IP&TV News talks MENA and OTT with Mukund Cairae (CEO, Middle East North Africa, Turkey & Pakistan, Zee). Cairae is a confirmed speaker for this year’s TV Connect MENA (2-3 November 2015 Jumeirah Beach Hotel, Dubai).
IP&TV News: Hi Mukund. How has Zee’s presence in the Middle East developed since last year’s TV Connect MENA?
Mukund Cairae: We are opening up new markets in North Africa like Morocco and Egypt from a content perspective. Indian content on local channels has increased viewership for the channels and made entry inroads for us as content providers. Both female and male audiences are viewing the content and appreciating the art of Indian story telling with social dramas as well as grand production values. The family ethic which is the core part of all Indian series is one that finds resonance with the Arabic audiences.
And looking more broadly at the region, how much has MENA connected entertainment evolved over the last year?
Anytime viewing can now be called as “my time” viewing. Due to better connectivity, audiences are spending 30% more time on media (mainly digital) and this viewing is from a new viewer thereby increasing video consumption. It is a matter of time before which advertisers should be consolidating video views across mediums to use as an effective way to communicate their brands rather than just linear TV. However I believe that share of mind is going to be even more difficult to manage in the coming years. The minimum number of brands that one is exposed to in a day is over 3000 here. How does a brand stand out to create an impact in the mind of a consumer will now not just be a function of great content creativity or high frequency, but also of smart media planning and focussed consumer targeting. Add to that the diminished capacity of an individual to hold a coherent thought for more than 30 seconds at a time – maybe an exaggeration but attention deficit will be an interesting phenomenon for planners to study in the future.
Do you think the next twelve months will see a significant influx of new services into the region?
OTT services have seen launches in the last year or so and service improvisations in the same should be seen in the time ahead. A lot of VCs are backing such services in addition to existing content distribution platforms. The price war for the right content in the next year will be interesting to see especially since pay-TV is barely a single digit percentage in the region. PPV and SVOD would now be seen as P&L units in the distribution platforms as opposed to marketing or retention initiatives.
What new market trends excite you and present new opportunities to Zee?

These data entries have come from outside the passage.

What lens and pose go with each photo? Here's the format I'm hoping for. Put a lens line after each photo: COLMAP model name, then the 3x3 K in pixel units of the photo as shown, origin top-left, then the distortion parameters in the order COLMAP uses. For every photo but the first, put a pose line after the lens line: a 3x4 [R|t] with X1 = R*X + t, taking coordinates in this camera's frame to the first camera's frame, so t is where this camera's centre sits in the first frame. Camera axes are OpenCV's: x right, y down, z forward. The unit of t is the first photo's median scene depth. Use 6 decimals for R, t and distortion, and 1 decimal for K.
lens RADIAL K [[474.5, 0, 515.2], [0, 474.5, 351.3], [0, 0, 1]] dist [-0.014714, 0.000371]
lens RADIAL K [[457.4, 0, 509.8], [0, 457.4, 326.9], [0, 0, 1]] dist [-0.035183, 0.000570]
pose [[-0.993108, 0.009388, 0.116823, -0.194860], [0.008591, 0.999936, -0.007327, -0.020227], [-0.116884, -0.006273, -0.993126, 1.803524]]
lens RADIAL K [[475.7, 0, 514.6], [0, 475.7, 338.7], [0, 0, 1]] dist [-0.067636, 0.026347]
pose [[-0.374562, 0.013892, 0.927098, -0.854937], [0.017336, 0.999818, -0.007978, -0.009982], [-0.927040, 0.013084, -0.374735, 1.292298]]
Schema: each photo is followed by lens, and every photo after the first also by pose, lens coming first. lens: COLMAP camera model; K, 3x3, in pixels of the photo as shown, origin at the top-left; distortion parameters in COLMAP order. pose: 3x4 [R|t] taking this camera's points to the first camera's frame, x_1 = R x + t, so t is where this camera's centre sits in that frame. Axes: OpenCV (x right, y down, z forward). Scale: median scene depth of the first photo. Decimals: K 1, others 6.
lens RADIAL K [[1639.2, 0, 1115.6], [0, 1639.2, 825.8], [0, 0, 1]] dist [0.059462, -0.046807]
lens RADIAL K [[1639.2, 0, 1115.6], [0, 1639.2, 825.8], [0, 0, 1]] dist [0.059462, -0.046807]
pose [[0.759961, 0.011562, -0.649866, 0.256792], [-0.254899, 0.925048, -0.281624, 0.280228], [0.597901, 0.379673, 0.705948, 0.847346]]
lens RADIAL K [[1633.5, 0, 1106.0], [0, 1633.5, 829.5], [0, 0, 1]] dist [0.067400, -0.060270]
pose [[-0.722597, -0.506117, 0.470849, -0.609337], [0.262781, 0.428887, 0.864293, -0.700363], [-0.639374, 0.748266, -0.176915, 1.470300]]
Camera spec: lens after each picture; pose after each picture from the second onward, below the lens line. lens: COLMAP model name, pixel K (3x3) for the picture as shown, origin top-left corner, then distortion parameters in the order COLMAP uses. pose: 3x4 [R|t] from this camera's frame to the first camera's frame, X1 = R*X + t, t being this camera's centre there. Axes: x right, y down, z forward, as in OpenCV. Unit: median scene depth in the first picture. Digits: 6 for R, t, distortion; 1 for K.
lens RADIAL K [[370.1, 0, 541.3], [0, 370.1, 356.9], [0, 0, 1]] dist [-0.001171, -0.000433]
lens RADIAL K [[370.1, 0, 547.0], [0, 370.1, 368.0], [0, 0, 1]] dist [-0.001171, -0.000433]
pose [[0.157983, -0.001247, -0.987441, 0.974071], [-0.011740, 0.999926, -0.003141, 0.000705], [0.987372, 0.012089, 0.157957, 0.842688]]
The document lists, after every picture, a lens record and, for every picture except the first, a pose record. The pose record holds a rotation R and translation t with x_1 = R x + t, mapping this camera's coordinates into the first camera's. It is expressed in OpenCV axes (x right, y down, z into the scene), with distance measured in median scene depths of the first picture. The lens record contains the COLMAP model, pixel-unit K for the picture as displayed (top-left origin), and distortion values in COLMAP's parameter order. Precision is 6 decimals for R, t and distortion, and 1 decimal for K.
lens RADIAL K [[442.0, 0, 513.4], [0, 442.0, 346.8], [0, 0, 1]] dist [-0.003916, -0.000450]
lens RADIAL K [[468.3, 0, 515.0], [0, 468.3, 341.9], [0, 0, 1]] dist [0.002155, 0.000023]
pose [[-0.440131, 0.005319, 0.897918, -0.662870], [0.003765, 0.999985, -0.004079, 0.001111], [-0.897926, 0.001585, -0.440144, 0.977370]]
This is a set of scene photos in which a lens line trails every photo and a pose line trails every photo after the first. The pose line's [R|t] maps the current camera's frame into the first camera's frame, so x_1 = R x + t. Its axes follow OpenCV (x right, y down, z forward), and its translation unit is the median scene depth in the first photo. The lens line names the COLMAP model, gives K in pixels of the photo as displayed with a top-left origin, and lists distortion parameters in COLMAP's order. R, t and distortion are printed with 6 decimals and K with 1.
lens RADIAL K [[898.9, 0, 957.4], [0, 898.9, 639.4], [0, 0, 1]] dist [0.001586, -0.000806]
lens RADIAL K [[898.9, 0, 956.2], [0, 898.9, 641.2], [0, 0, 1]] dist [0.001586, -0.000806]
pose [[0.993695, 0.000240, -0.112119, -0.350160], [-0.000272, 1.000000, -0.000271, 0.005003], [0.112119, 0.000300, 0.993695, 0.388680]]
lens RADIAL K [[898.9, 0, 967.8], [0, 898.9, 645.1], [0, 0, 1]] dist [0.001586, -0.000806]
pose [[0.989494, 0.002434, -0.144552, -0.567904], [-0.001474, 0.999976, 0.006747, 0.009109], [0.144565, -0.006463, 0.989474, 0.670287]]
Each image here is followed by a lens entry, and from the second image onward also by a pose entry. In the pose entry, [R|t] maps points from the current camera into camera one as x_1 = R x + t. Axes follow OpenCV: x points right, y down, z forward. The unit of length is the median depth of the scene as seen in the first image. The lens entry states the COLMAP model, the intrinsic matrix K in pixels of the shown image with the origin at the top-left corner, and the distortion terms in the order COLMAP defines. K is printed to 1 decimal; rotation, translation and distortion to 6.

At Zee we are extremely excited to be part of the digital wave of content consumption. Zee Alwan content on the largest VOD platform in the Middle East has increased lifetime views about 15 times already in the last 7 months and we are looking to close about 500 million views by the end of the year. This presents a growth opportunity to us that is essential to our presence in the region. Local content production is another vertical that we are interested in and are looking to co-produce Arabic content for the coming year.
You’ve been to TV Connect MENA before. What makes the event such an important date in the diary?
The timing of the event is unique indeed – at the end of the year. Participation in the event by broadcasters, content owners, aggregators and technology providers all under one roof make this an extremely valuable part of the media calendar.